PROBLEM: Swap every instance of "Warehouse" in the rows below for "Lager" and reproduce the rows with no other change. Leave the pictures out of your output.

[Start of Attachment]

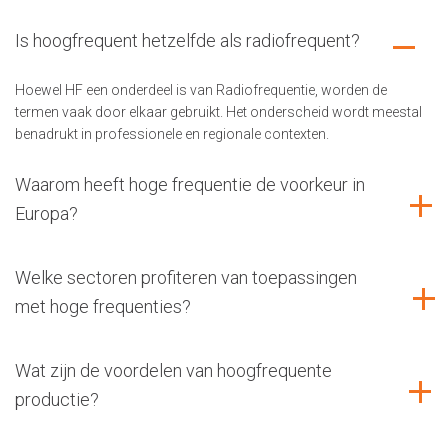
Is hoogfrequent hetzelfde als radiofrequent?
Hoewel HF een onderdeel is van Radiofrequentie, worden de
termen vaak door elkaar gebruikt. Het onderscheid wordt meestal
benadrukt in professionele en regionale contexten.
Waarom heeft hoge frequentie de voorkeur in
Europa?
Welke sectoren profiteren van toepassingen
met hoge frequenties?
Wat zijn de voordelen van hoogfrequente
productie?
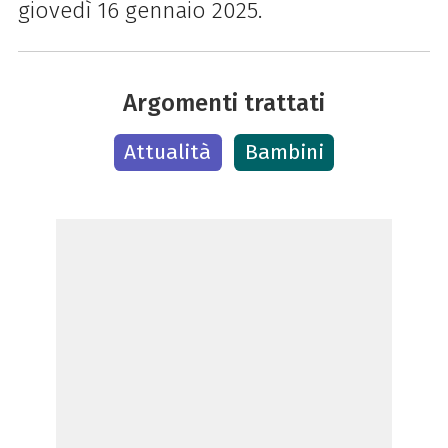
giovedì 16 gennaio 2025.
Argomenti trattati
Attualità
Bambini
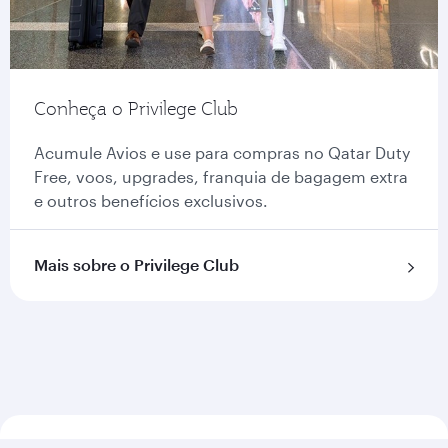
Conheça o Privilege Club
Acumule Avios e use para compras no Qatar Duty
Free, voos, upgrades, franquia de bagagem extra
e outros benefícios exclusivos.
Mais sobre o Privilege Club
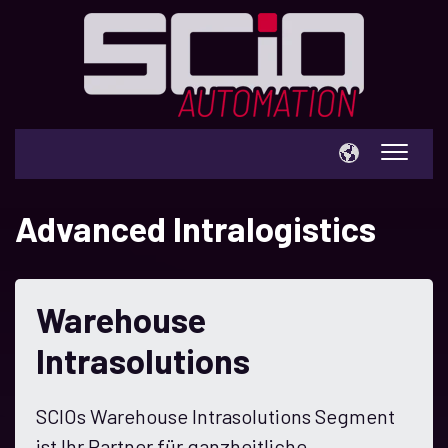
EXPERTISE
Advanced Intralogistics
INNOVATIONEN
BRANCHEN
Warehouse
ÜBER SCIO
UPDATE
Intrasolutions
KARRIERE
SCIOs Warehouse Intrasolutions Segment
ist Ihr Partner für ganzheitliche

[End of Attachment]

RESULT:
Is hoogfrequent hetzelfde als radiofrequent?
Hoewel HF een onderdeel is van Radiofrequentie, worden de
termen vaak door elkaar gebruikt. Het onderscheid wordt meestal
benadrukt in professionele en regionale contexten.
Waarom heeft hoge frequentie de voorkeur in
Europa?
Welke sectoren profiteren van toepassingen
met hoge frequenties?
Wat zijn de voordelen van hoogfrequente
productie?
giovedì 16 gennaio 2025.
Argomenti trattati
Attualità
Bambini
Conheça o Privilege Club
Acumule Avios e use para compras no Qatar Duty
Free, voos, upgrades, franquia de bagagem extra
e outros benefícios exclusivos.
Mais sobre o Privilege Club
EXPERTISE
Advanced Intralogistics
INNOVATIONEN
BRANCHEN
Lager
ÜBER SCIO
UPDATE
Intrasolutions
KARRIERE
SCIOs Lager Intrasolutions Segment
ist Ihr Partner für ganzheitliche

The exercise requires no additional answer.